Hi! My name is Winter Black. I may seem like an awkward anti-social girl at first but don't worry, I am...
No I'm just kidding! So i'm gonna tell you about myself now, ummmm let's see.
I draw, play guitar, piano and the uklele. I write music and I can dance.
I am very musical, I sing a lot and yeah. I can say that i'm a talented girl, that doesn't make me better than anyone else though.
The thing is though, I tend to believe when people tell me that i'm worthless, talentless, scum, just a piece of shit.
I suffer from Bi-polar disorder, and I hate it, im probably one of the people I hate most besides my mother. Luckily I look almost nothing like her. Mostly my father, my mom left him when I was six. I kinda miss him but he'll just think im scum like everybody else.
Apparently he is a demon. You'd think that I'd be at least half demon but surprisingly i'm not. I'm actually a vampire, I used to be demon but my mom changed me when I was baby. My hair and fingernails still grow and stuff but I stopped ageing a few months ago. Im fifteen, almost sixteen years old. I have many friends who I refer to them as my family. Naomi is one of them.
My mom is the one I hate the most. She put me through absolute hell, she hit me, made me shed blood, killed many of my pets, bought home random strangers and then proceed to bang them. She never told me she loved me, she lost costudy of me when I was thirteen. and since they couldn't find my father, i went to my grandma. the only thing i know about my father is that he's a demon and his name is Sebastian Michealis. I vaguely remember what he looks like. Anyway, more about me. I can't eat human food, if i do then ill be vomiting for the next hour. It just dissolves in my stomach and burns like hell, not to mention it tastes like shit! I can only eat sweets and junk food and stuff, it doesn't burn when it dissolves.
I have an obsession with Coke...Whoa! The drink not the drug, i'm not like my mom!
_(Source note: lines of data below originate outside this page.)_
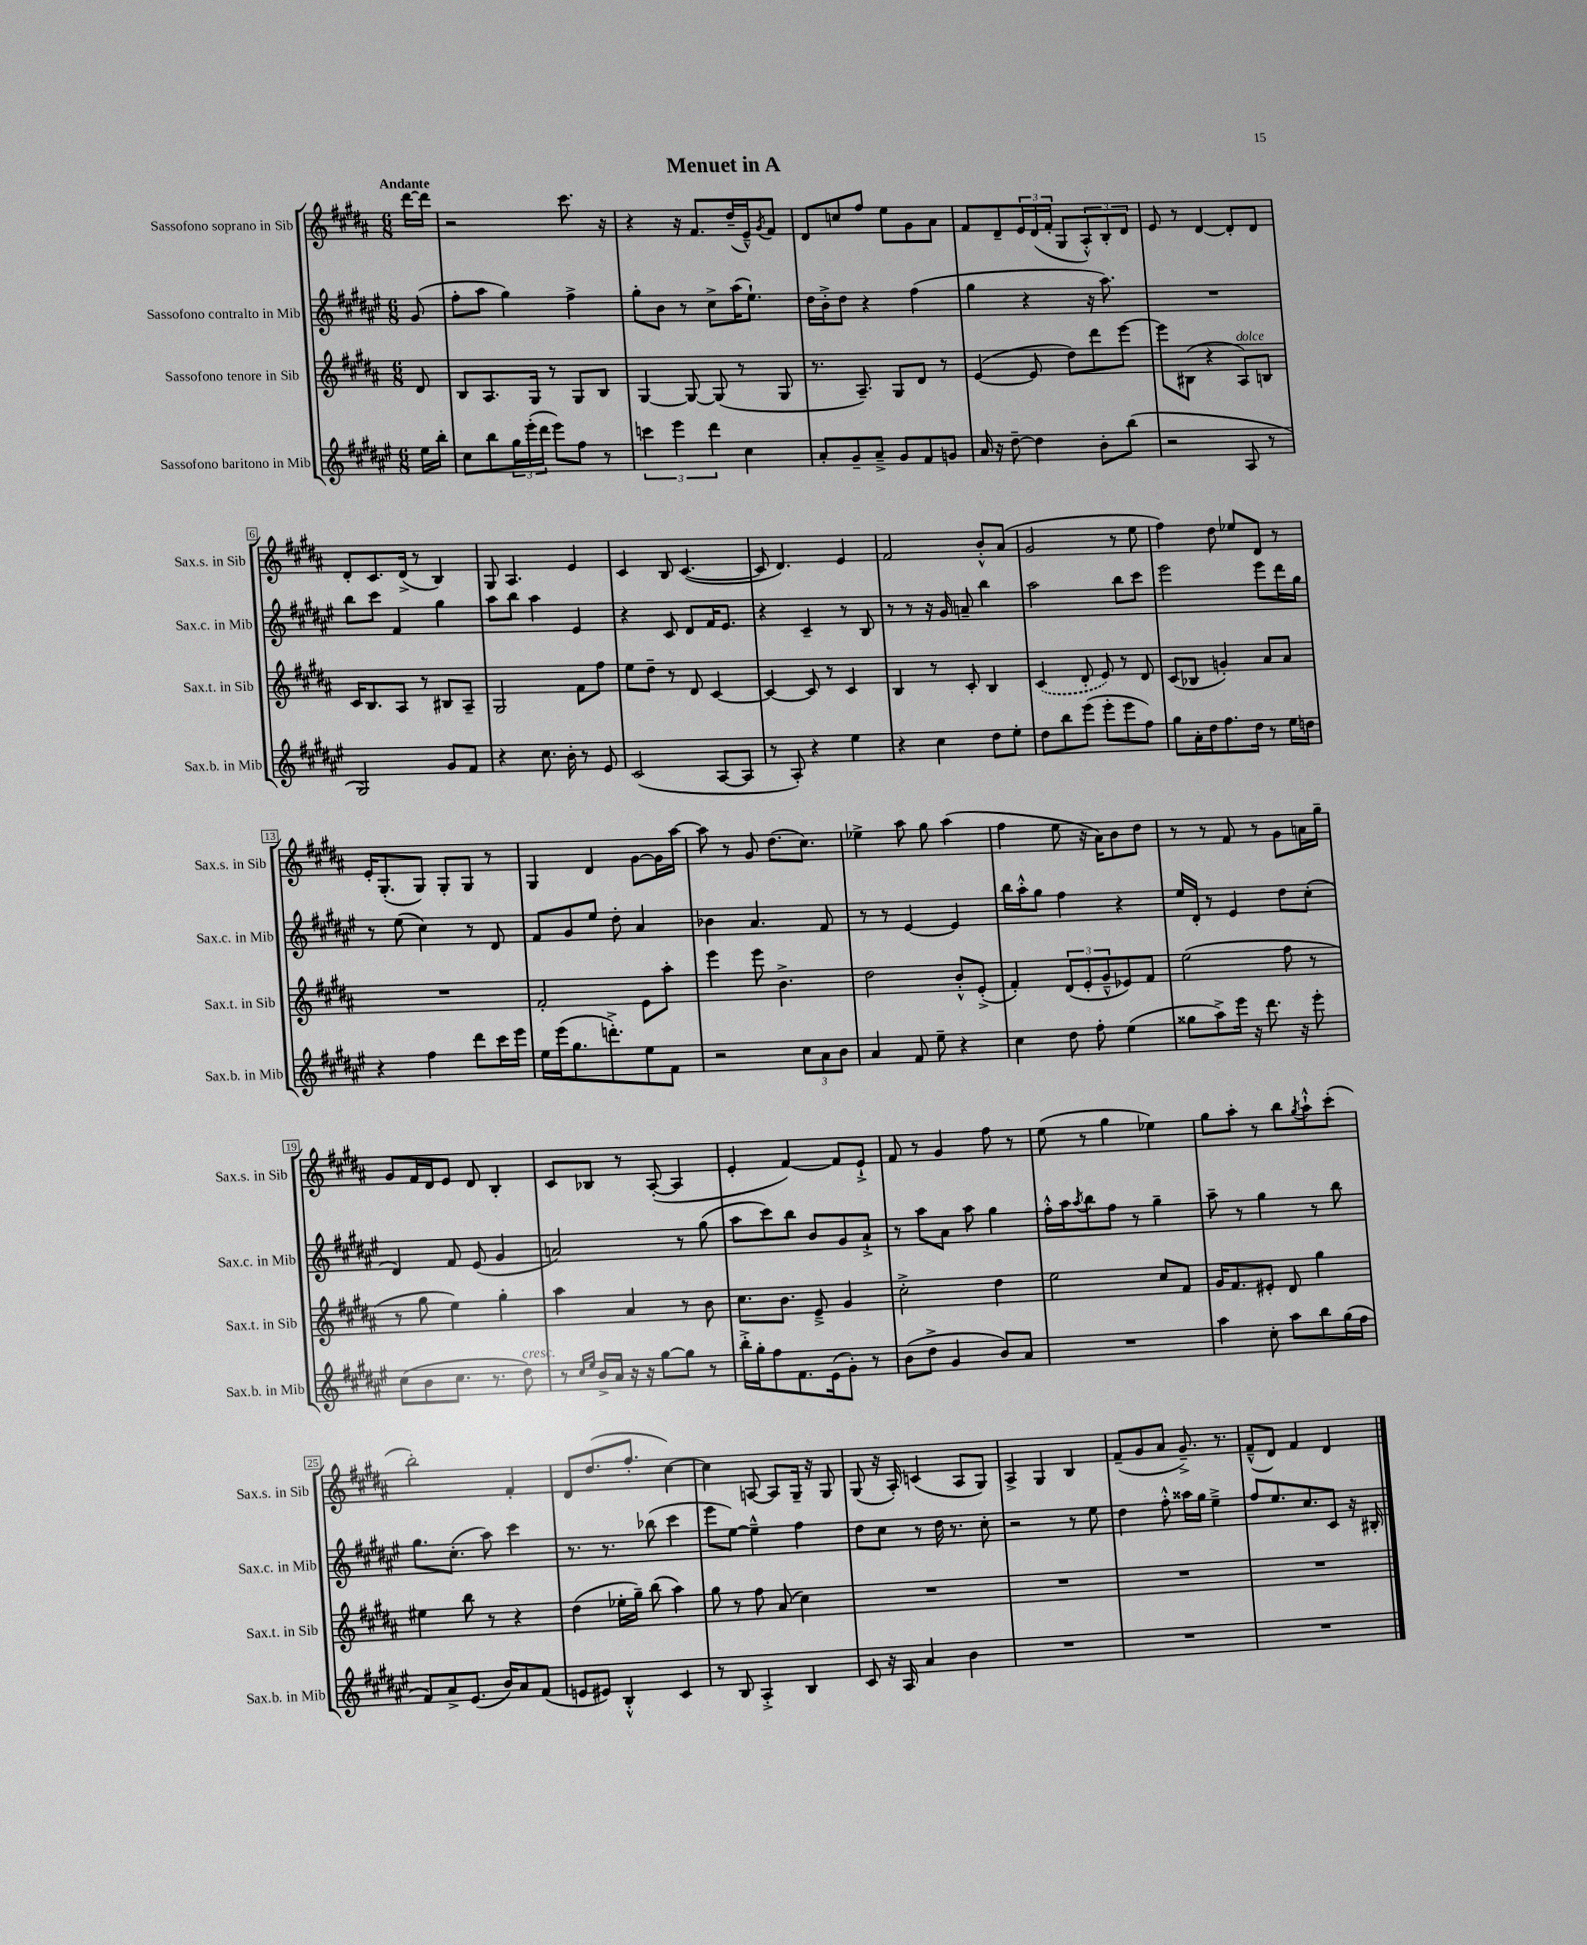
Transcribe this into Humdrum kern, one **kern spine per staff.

**kern	**kern	**kern	**kern
*staff4	*staff3	*staff2	*staff1
*clefG2	*clefG2	*clefG2	*clefG2
*k[f#c#g#d#a#e#]	*k[f#c#g#d#a#]	*k[f#c#g#d#a#e#]	*k[f#c#g#d#a#]
*M6/8	*M6/8	*M6/8	*M6/8
16ee#	8d#	(8g#	[16ddd#
16bb'	.	.	16ddd#]
=	=	=	=
8cc#	8B	8ff#'	2r
8bb	8.A#	8aa#	.
24gg#	.	4gg#)	.
(24eee#'	.	.	.
.	16G#	.	.
24ddd#	.	.	.
8eee#)	8r	.	.
8ff#	8G#	4ff#^	8.ccc#
8r	8B	.	.
.	.	.	16r
=	=	=	=
6ccc	[4G#	8gg#'	4r
.	.	8b	.
6eee#	.	.	.
.	8G#_	8r	16r
.	.	.	8.f#
6ddd#	.	.	.
.	(8G#]	8cc#^	.
4cc#	8r	(16aa#	(16dd#~
.	.	8.ee#`)	16e~^^)
.	.	.	8qg#
.	8G#	.	8f#
=	=	=	=
8a#'	8.r	16dd#	8d#
.	.	16b'^	.
8g#~	.	8dd#	8cc
.	8.A#~)	.	.
8a#~^	.	4r	8ff#
8g#	8G#	.	8ee
8f#	8d#	(4ff#	8g#
8g	8r	.	8a#
=	=	=	=
16a#	([4e	4gg#	8f#
16r	.	.	.
[8dd#~	.	.	8d#~
4dd#]	8e]	4r	24e
.	.	.	(24d#
.	.	.	24f#'
.	8dd#)	.	8G#
8b'	8ddd#	16r	12A#'^^)
.	.	8.aa#)	.
.	.	.	12B'
(8bb	[8eee	.	.
.	.	.	12d#
=	=	=	=
2r	8eee]	2.r	8e
.	(8B#	.	8r
.	4r	.	[4d#
8A#	8A#)	.	8d#']
8r	8B	.	8d#
=	=	=	=
2G#)	16c#	8bb	8d#'
.	8.B	.	.
.	.	8ccc#	8.c#
.	8A#	4f#	.
.	.	.	(16d#^
.	8r	.	8r
8g#	8B#	4gg#	4B)
8f#	8A#~	.	.
=	=	=	=
4r	2G#	8aa#	8G#
.	.	8bb	4.A#
8.cc#	.	4aa#	.
16b'	.	.	.
8r	8f#	4e#	4e
8e#	8ff#	.	.
=	=	=	=
(2c#	8ee	4r	4c#
.	8dd#~	.	.
.	8r	8c#	8B
.	8d#	8d#	([4.c#
[8A#	[4c#	16f#	.
.	.	8.e#	.
8A#]	.	.	.
=	=	=	=
8r	4c#_	4r	8c#]
8A#')	.	.	4.d#)
4r	8c#]	4c#~	.
.	8r	.	.
4ee#	4c#	8r	4e
.	.	8B	.
=	=	=	=
4r	4B	8r	2f#
.	.	8r	.
4cc#	8r	16r	.
.	.	16g#	.
.	8c#'	8a~	.
8dd#	4B	4bb	8b'^^
8ee#'	.	.	(8a#
=	=	=	=
8dd#	(4c#	2aa#	2g#
8bb	.	.	.
(8eee#	8d#'	.	.
8eee#'	8e)	.	.
8eee#	8r	8bb	8r
8ff#)	8d#	8ccc#	8ee
=	=	=	=
8gg#	(8c#	2eee#	4ff#)
16a#'	8B-	.	.
16dd#	.	.	.
8.ff#	4g')	.	8dd#
.	.	.	8ee-
16dd#	.	.	.
8r	8a#	8eee#	8d#
16ee#	8a#	16ddd#	8r
16dd	.	16gg#	.
=	=	=	=
4r	2.r	8r	16e'
.	.	.	(8.G#'
.	.	(8ee#	.
4ff#	.	4cc#)	8G#)
.	.	.	8G#'
8ddd#	.	8r	8G#
16ccc#	.	8d#	8r
16eee#	.	.	.
=	=	=	=
16ee#	2f#'	8f#	4G#
(16eee#	.	.	.
8.gg#	.	8g#	.
.	.	8ee#	4d#
8.ddd'^)	.	.	.
.	.	8dd#'	.
8ee#	8e	4a#	[8g#
8f#	8aa#'	.	16g#]
.	.	.	[16aa#
=	=	=	=
2r	4eee	4b-	8aa#]
.	.	.	8r
.	8eee	4.a#	8g#
.	4.b^	.	(8.dd#
12cc#	.	.	.
.	.	.	8.cc#)
12a#	.	.	.
.	.	8f#	.
12b	.	.	.
=	=	=	=
4a#	2dd#	8r	4ee-^
.	.	8r	.
8f#	.	[4e#	8aa#
8ee#~	.	.	8gg#
4r	8b'^^	4e#]	(4aa#
.	(8e'^	.	.
=	=	=	=
4cc#	4f#')	16bb	4ff#
.	.	16aa#'^^	.
.	.	8gg#	.
8dd#	(12d#	4ff#	8ee
.	12e'	.	.
8ff#'	.	.	16r
.	12g#~^^	.	.
.	.	.	16a#)
(4ee#	8e-)	4r	8b
.	8f#	.	8dd#
=	=	=	=
8gg##	(2ee	16ee#	8r
.	.	16d#'	.
8aa#^)	.	8r	8r
16eee#	.	4e#	8f#
16r	.	.	.
8.ddd#	.	.	8r
.	8ff#	8dd#	8g#
16r	.	.	.
8eee#'	8r	(8cc#'	16a
.	.	.	16gg#~
=	=	=	=
(8cc#	8r	4d#)	8g#
8b	8gg#	.	16f#
.	.	.	16d#
8.cc#	4ee)	8f#	8e
.	.	(8e#	8d#
8.r	.	.	.
.	4gg#'	4g#	4B'
8dd#)	.	.	.
=	=	=	=
8r	4aa#	2a)	8c#
16qqcc#	.	.	.
16qqee#	.	.	.
16b^	.	.	8B-
16a#	.	.	.
16r	4a#	.	8r
16r	.	.	.
[8gg#	.	.	([8A#'
8gg#]	8r	8r	4A#]
8r	8b	(8gg#	.
=	=	=	=
16bb'^	8.cc#	8aa#	4e'
16gg#'	.	.	.
8ff#	.	8ccc#)	.
.	8.b	.	.
8.f#	.	8bb	[4f#)
.	8e~^	8b	.
(16e#	.	.	.
8g#')	4g#	8g#	8f#]
8r	.	8a#`^	8e`^
=	=	=	=
(8b	2cc#'^	8r	8f#
8dd#^	.	8aa#	8r
4g#	.	8a#	4g#
.	.	8aa#	.
8b)	4dd#	4gg#	8ff#
8a#	.	.	8r
=	=	=	=
2.r	2ee	16ff#'^^	(8ee
.	.	16aa#	.
.	.	8qaa#	.
.	.	8bb	8r
.	.	8ff#	4gg#
.	.	8r	.
.	8cc#	4gg#~	4ee-)
.	8f#	.	.
=	=	=	=
4aa#	16g#	8aa#~	8gg#
.	8.f#	.	.
.	.	8r	8aa#'
8cc#'	8e#'	4gg#	8r
8aa#	8d#	.	8bb
.	.	.	8qgg#
8bb	4gg#	8r	8aa#`^^
(16gg#	.	8bb	(8ccc#'
16ff#	.	.	.
=	=	=	=
8f#)	4ee#	8.gg#	2bb')
8a#^	.	.	.
.	.	(8.cc#'	.
(8.e#	8bb	.	.
.	8r	8aa#)	.
16b)	.	.	.
8a#	4r	4ccc#	4f#'
(8f#	.	.	.
=	=	=	=
8e	(4dd#	8.r	8d#
8e#)	.	.	(8.dd#
.	.	8.r	.
4B'^^	16ee-'	.	.
.	16gg#~)	.	8.ff#'
.	(8bb	(8bb-	.
4c#	4aa#)	4ccc#	[4cc#)
=	=	=	=
8r	8gg#	8eee#	4cc#]
8B	8r	[8ee#)	.
4A#'^	8ff#	4ee#~^^]	[8A
.	(8a#	.	8A]
4B	4cc#)	4ff#	16G#~
.	.	.	16r
.	.	.	8G#
=	=	=	=
8c#	2.r	8dd#	(8G#
16r	.	8cc#	16r
16A#	.	.	16A#')
4a#	.	8r	(4c
.	.	16dd#	.
.	.	8.r	.
4b	.	.	8A#
.	.	8cc#'	8G#)
=	=	=	=
2.r	2.r	2r	4A#^
.	.	.	4G#
.	.	8r	4B
.	.	8ee#	.
=	=	=	=
2.r	2.r	4dd#	(8f#~
.	.	.	8g#
.	.	8ff#'^^	8a#
.	.	16aa##	8.g#~^)
.	.	16gg#	.
.	.	4ee#~^	.
.	.	.	8.r
=	=	=	=
2.r	2.r	8ff#	(8f#~^^
.	.	8.ee#	8d#)
.	.	.	4f#
.	.	8.cc#	.
.	.	8c#	4d#
.	.	16r	.
.	.	16B#'	.
==	==	==	==
*-	*-	*-	*-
Anyway, I also have another-um-how should I say this. There's another me. Her name is Retniw, Winter backwards. She can be mean, or really nice. She's definitely way over protective of me. She doesn't let anyone hurt me and if they do, she goes ape shit! She's always with me, she says that she's the only one who's allowed to hurt me and frankly i'v come to love the pain she causes me, when she cuts me. She's sadistic, and I sorta am as well. I like to see myself in pain, but only by either her or my hands. Or i like to see the ones i hate in pain. I love to see their blood being spilled all over the place, i love to bash their heads in and make them cry. I mostly only hurt myself and let Retniw hurt me. It feels good when she does it. It feels horrible when anyone else does it.
I'v killed people, i'm not proud of it but i just couldn't control my thirst. What's bad is i'v tortured them and their screams were like music to my ears. I loved it as I stabbed their throats, gauge out their eyes and many many other things.
My only weaknesses that can kill me are fire, and my head. If i hit my head hard enough, and enough times, it could kill me. If you do anything else like stab me in the liver or something, it'll just hurt, but i won't die.
I like to make people laugh, ill embarrass myself just to put a smile on someones face and then laugh along with them.
I am a gothic girl, I wear mostly black and sometimes other color's.
Soooo, thats about all I can think of. Byyy!